Par ailleurs, le groupe Stop est revenu à la charge concernant le projet de la Régie intermunicipale des déchets de l'île de Montréal de construire un méga-incinérateur dans l'est de l'agglomération pour les besoins des villes de la banlieue. La décision du Bureau d'audiences publiques sur l'environnement (BAPE) a été de ne pas approuver le projet dans sa forme actuelle; toutefois, le gouvernement n'avait encore annoncé aucune décision à la fin de l'été 1995 . Le groupe Stop considère que ce projet est incompatible avec une politique de réutilisation, de récupération et de recyclage et demande un rejet définitif de ce projet.

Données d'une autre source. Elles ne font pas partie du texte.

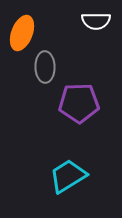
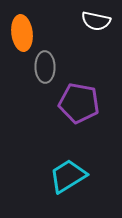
white semicircle: rotated 12 degrees clockwise
orange ellipse: rotated 28 degrees counterclockwise
purple pentagon: rotated 12 degrees clockwise
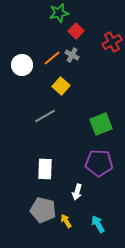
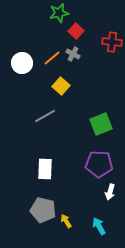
red cross: rotated 36 degrees clockwise
gray cross: moved 1 px right, 1 px up
white circle: moved 2 px up
purple pentagon: moved 1 px down
white arrow: moved 33 px right
cyan arrow: moved 1 px right, 2 px down
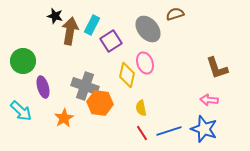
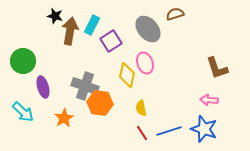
cyan arrow: moved 2 px right, 1 px down
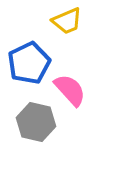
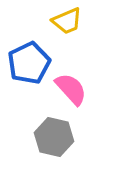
pink semicircle: moved 1 px right, 1 px up
gray hexagon: moved 18 px right, 15 px down
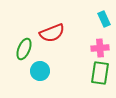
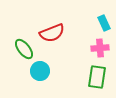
cyan rectangle: moved 4 px down
green ellipse: rotated 60 degrees counterclockwise
green rectangle: moved 3 px left, 4 px down
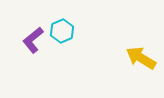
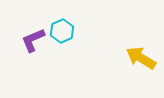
purple L-shape: rotated 16 degrees clockwise
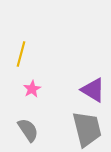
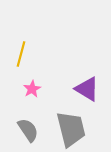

Le fer de lance des régions

Enfin, sur un autre plan, ce sont les régions qui continuent d'être le théâtre de revendications et d'actions collectives. À la suite des États généraux du monde rural qui ont eu lieu en février 1991, une nouvelle sensibilité et une plus grande attention continuent de se manifester à l'égard du Québec rural. Provenant de plusieurs milieux ruraux, les acteurs régionaux ont d'ailleurs convenu de lutter contre l'attentisme. C'est pourquoi, ils ont créé le mouvement Solidarité rurale. Vingt-cinq organismes issus de tous les milieux en font partie: UPA, centrales syndicales, regroupements d'entreprises, mouvements religieux, corporations professionnelles, CLSC, caisses populaires, etc.» (C. Laflamme, «Chasseur de fantômes», Convergences, octobre 1994) Ce mouvement fournit des appuis, entre autres, aux communautés locales qui se mobilisent pour conserver leurs services publics, que ce soit des bureaux de postes ou des écoles primaires. C'est ce que nous avons observé au cours de l'année écoulée alors que des petites communautés comme à Lefebvre ou à Batiscan ont choisi de se battre pour maintenir ouvertes leurs écoles primaires.

Le Québec des régions, qui est aussi très durement touché par la crise budgétaire de l'État, veut s'affirmer davantage. Autant il a joué un rôle important dans le débat référendaire, autant il devra participer de près à l'élaboration des nouveaux compromis nécessaires pour résoudre l'impasse fiscale des gouvernements.